Lush Life with Small Pleasures, Great Sweetness
I make poems and music -- I've even made a (very) little money at each -- and I generally don't like music to accompany words not written to be sung. Kim Addonizio and Susan Browne's Swearing, Smoking, Drinking, & Kissing is a wonderful exception. I love Stephen Herrick's saxophone on Susan Browne's "Let Us Live Only for Passion" and on Kim Addonizio's frightening poems "Lush Life" and "'Round Midnight," and 'Little Lola' Addonizio's own harmonica on "Blues for Robert Johnson." Sofa/Noel Cross's guitar is especially good on Browne's "Full Moon, Cabo San Lucas" and "Star Food Sonata," and on Addonizio's "Prayer."
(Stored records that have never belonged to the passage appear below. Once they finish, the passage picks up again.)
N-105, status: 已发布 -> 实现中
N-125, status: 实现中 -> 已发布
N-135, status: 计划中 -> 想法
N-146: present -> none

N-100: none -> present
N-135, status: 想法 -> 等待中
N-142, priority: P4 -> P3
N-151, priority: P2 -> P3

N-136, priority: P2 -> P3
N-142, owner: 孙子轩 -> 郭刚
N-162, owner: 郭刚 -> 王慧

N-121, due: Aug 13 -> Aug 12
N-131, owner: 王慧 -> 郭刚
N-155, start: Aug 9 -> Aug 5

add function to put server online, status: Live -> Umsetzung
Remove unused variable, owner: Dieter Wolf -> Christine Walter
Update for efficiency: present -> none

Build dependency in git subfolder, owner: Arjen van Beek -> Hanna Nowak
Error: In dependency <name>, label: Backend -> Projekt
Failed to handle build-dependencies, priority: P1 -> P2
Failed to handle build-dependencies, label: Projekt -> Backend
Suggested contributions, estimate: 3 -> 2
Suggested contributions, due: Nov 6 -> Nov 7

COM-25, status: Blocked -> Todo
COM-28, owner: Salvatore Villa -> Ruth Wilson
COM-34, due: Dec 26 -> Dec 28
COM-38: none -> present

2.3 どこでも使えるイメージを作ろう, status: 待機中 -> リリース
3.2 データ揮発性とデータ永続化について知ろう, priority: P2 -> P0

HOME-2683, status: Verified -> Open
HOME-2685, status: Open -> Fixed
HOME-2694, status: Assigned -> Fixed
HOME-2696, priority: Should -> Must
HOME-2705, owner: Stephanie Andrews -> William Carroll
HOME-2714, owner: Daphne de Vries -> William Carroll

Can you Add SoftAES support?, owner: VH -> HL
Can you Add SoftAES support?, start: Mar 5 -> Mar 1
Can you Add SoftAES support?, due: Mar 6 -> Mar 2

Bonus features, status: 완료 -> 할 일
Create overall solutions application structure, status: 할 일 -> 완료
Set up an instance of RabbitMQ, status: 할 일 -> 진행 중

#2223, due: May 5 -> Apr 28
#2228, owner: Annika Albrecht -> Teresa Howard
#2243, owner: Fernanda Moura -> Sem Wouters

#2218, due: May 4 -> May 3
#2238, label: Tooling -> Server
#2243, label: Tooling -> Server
Unaccompanied poems by both are mixed in as well, and the two poets take turns, sometimes within a poem, sometimes alternating poems or mini-sets of poems, skillfully mixing funny or touching material amid very dark work -- most of that last to do with alcohol. The CD has a surprising unity, almost the feel of a narrative, while still managing to leave each poem its own identity. Some favorites beyond those already mentioned: the two of them reading Dorianne Laux's "Kissing"; Addonizio's "What Do Women Want?" (with Browne's enthusiastic interuptions), "Kisses," and "Augury"; Browne's "Bio to the Age of 30 with Men, Alcohol, and Drugs," "Those Nights," "Genesis," and "Small Pleasures, Great Sweetness."

Wayne S. Williams

Wait for it.... wait for it...
The first few tracks sound like they were recorded in someone's living room (meaning not-so-good quality), and that having fun was a bit more important than good reads. But stick with it, because it's worth the wait. The recordings get better, and the art emerges. Browne and Addonizio are the Thelma and Louise of contemporary poetry. Two kick ass women, writing (naturally I suppose) about women, for women, as they apply their heady take on Swearing, Smoking, Drinking, and Kissing. All in all, it's a CD I'm glad I've got in my collection.